Peter Murphy is taking his fight to keep his District 9 Chattanooga City Council seat to court, asking a Hamilton County Chancery Court judge to order a runoff.
Murphy is contesting the results of the March 5 city election, which he lost by six votes to Yusuf Hakeem. At issue is which Hamilton County Election Commission action is definitive: Its certification of the March 5 results or its vote to declare Hakeem the winner after throwing out two write-in votes.
Murphy said the commission's vote to certify the election means a runoff is required.
He and three city residents filed papers Thursday to sue the Hamilton County Election Commission and Elections Administrator Charlotte Mullis-Morgan. Murphy claims he "is entitled to be a candidate" in a runoff election, and city residents Jessie Phillips, Lettie McIntire and Olin Ivey assert they live in District 9 and "desire to vote" for him.
Murphy had no comment after the lawsuit was filed. Hakeem could not be reached for comment, but he has said his campaign is ready for a court challenge or a runoff.
Hamilton County Election Commission Attorney Chris Clem said the commission has no problem with Murphy filing the lawsuit.
"The Election Commission has no specific position," he said.

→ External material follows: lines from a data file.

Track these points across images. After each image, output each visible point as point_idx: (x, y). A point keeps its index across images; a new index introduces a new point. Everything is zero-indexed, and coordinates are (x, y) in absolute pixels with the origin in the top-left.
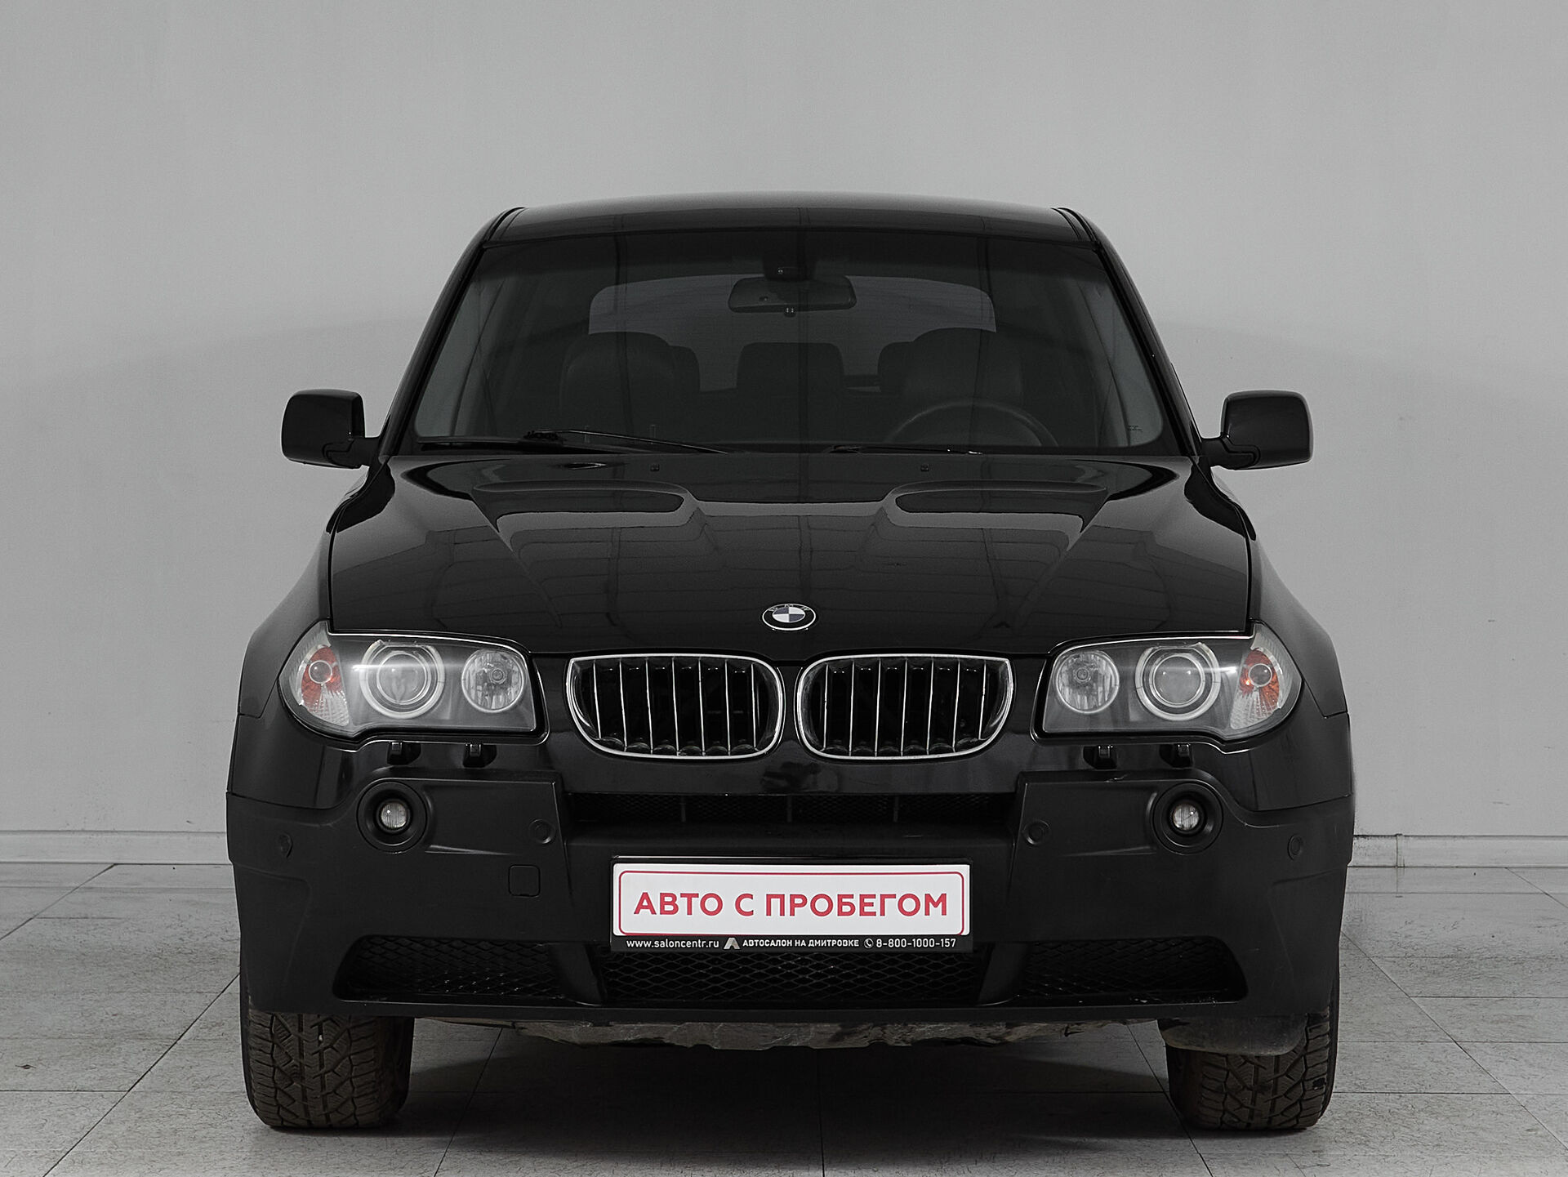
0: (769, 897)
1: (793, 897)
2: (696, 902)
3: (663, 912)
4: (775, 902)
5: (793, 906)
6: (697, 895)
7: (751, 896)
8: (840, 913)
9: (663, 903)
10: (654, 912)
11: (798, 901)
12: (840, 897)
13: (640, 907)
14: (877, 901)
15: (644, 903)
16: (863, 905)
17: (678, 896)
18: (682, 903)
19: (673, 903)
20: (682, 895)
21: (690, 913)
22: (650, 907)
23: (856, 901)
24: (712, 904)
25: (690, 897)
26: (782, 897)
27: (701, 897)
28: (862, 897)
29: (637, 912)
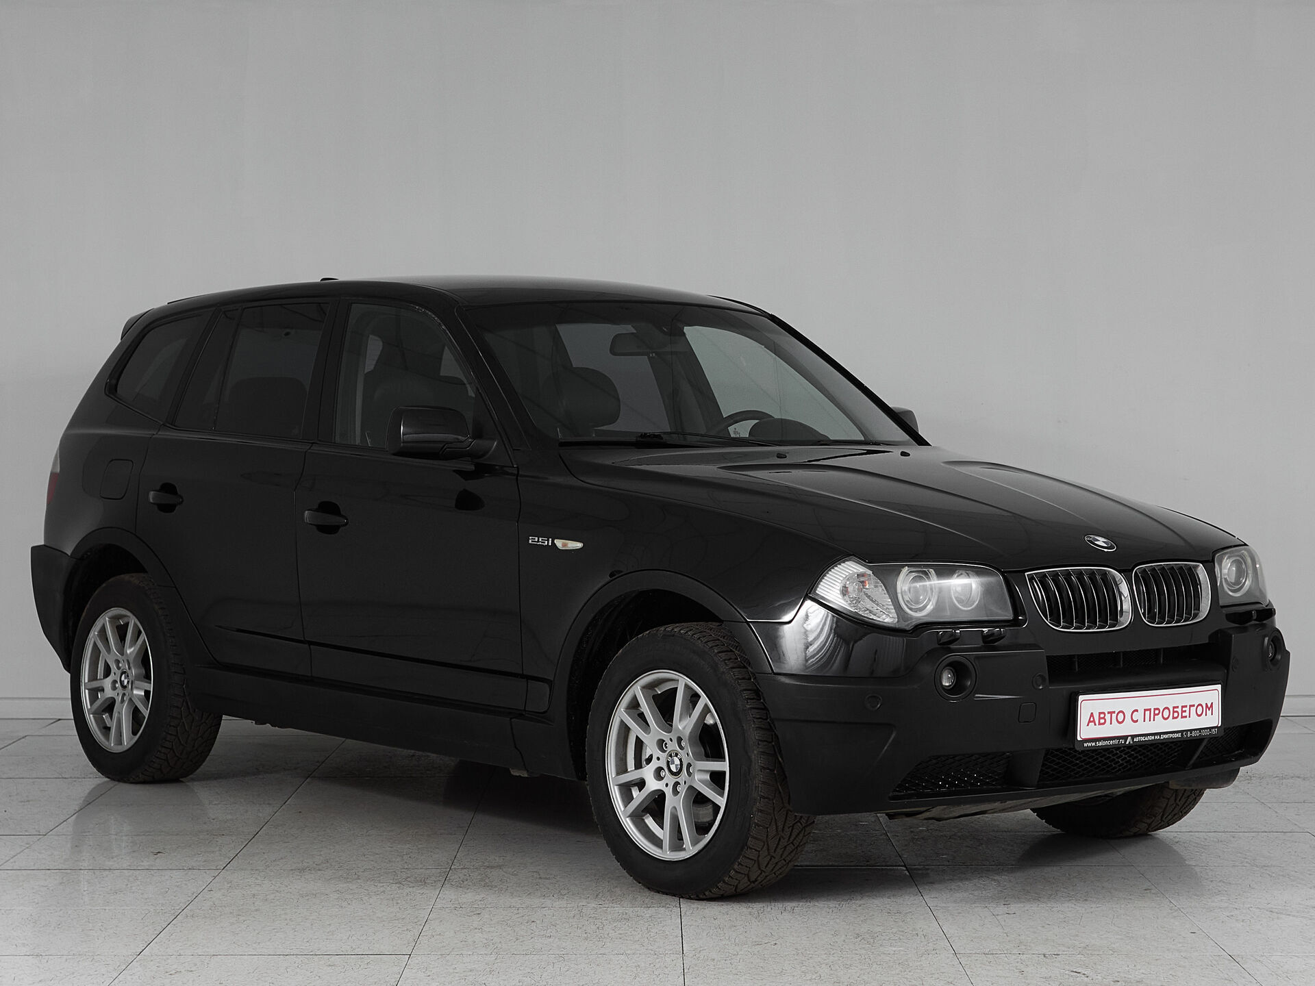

Conflict emerged immediately after the race, when vote tallies showed neither Murphy nor Hakeem received the required 50 percent plus one of the votes cast. Hakeem took 49.98 percent of the vote, Murphy had 49.68 percent and there were seven write-ins.
After certifying the election's results and thus vote totals, the Election Commission voted to throw out two write-in votes that had check marks in place of candidate names. That put Hakeem over the top, with 50.024 percent of the vote.
Murphy's lawsuit argues the Election Commission certified all write-in votes, including the two that were not counted. Clem said an audit and the Election Commission meeting minutes were clear that the two votes did not count, even though they were posted on a computer printout. The Election Commission states that because of its computer software it cannot take the write-in votes out of the documents.
The commission vote takes precedence over what is reported on the official results, said Hamilton County Election Chairman Mike Walden.
Murphy is asking the court to order that a runoff be held Tuesday, April 9, the same day as the District 4 runoff between Jack Benson and Larry Grohn.
"The [Election Commission] staff has an obligation to hold a runoff," he said.
According to Election Commission staff, the cost of holding a second district runoff would be around $8,000-$10,000.